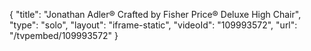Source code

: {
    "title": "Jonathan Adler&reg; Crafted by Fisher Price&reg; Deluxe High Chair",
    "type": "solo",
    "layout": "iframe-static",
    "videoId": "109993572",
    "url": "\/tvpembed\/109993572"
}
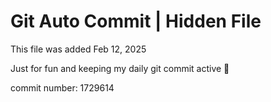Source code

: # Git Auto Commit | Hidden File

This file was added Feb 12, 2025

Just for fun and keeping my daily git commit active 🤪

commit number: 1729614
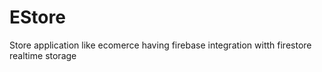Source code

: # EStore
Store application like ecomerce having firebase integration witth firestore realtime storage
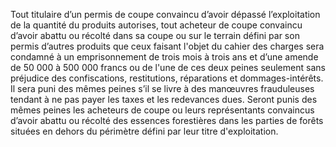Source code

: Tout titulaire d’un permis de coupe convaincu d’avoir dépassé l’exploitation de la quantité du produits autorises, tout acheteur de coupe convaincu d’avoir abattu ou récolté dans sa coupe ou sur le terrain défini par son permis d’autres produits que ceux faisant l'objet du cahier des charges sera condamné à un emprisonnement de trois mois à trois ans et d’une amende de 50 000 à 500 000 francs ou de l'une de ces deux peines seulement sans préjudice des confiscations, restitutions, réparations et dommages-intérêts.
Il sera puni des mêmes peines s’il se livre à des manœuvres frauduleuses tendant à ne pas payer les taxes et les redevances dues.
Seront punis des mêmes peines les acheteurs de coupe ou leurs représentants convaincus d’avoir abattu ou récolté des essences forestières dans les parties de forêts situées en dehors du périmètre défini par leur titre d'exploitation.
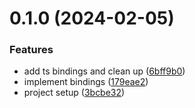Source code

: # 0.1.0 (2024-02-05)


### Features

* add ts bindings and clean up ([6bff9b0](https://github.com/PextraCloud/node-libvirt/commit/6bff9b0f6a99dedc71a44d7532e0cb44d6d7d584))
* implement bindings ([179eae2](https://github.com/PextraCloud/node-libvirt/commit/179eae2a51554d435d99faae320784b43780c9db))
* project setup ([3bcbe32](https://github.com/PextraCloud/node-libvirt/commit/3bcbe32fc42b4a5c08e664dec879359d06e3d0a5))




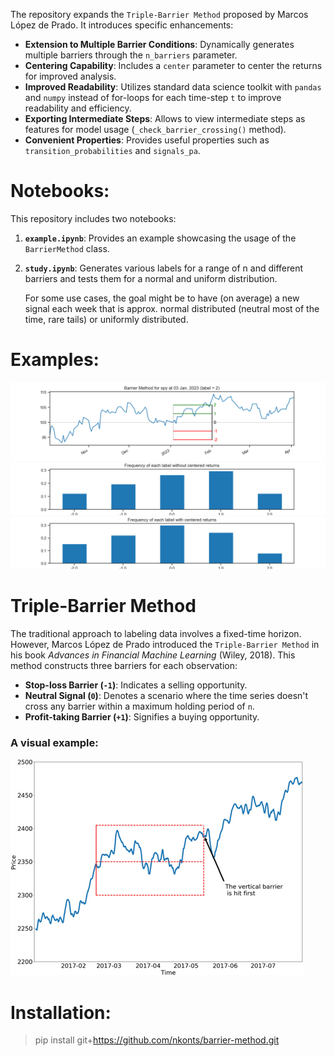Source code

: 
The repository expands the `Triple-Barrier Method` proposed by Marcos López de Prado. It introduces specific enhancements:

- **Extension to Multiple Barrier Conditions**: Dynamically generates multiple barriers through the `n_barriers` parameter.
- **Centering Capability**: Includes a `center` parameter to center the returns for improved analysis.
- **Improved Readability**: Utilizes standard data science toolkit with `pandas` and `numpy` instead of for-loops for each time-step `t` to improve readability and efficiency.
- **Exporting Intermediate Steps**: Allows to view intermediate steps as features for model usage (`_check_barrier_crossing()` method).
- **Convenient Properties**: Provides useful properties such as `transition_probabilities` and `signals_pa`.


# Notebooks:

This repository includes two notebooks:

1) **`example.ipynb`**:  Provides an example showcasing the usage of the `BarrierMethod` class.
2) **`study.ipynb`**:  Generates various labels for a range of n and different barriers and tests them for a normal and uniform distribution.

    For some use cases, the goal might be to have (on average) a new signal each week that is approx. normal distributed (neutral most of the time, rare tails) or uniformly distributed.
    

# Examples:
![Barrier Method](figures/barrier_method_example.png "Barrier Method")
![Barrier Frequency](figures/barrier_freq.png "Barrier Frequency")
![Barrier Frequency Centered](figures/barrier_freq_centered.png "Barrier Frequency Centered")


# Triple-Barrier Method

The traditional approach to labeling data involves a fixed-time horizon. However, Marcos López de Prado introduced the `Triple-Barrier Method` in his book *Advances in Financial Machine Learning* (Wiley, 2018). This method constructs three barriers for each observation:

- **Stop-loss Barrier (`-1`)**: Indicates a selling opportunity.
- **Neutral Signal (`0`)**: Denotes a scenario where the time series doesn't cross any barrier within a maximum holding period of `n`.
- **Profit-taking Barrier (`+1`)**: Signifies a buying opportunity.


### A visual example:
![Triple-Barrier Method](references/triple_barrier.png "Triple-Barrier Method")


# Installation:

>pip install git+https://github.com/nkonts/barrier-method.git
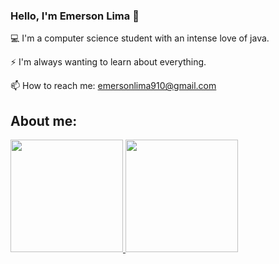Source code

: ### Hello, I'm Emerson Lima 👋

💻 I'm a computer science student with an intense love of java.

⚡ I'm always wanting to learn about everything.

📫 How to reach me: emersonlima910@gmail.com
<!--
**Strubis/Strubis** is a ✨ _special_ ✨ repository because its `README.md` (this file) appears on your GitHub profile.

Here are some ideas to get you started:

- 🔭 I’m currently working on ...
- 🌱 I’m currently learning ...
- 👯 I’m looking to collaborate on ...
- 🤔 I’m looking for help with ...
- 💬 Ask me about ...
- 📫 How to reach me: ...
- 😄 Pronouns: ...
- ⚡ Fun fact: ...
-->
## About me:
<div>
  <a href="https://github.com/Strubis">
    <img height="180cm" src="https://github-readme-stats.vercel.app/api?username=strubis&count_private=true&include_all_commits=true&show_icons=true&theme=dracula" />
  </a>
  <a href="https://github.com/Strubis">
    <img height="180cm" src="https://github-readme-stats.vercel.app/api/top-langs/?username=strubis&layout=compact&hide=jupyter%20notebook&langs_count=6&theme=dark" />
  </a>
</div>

> [Exercise goal]
For the entries above, please state how many lines contain the string "figures"; give the number and nothing else.

> [Answer section]
3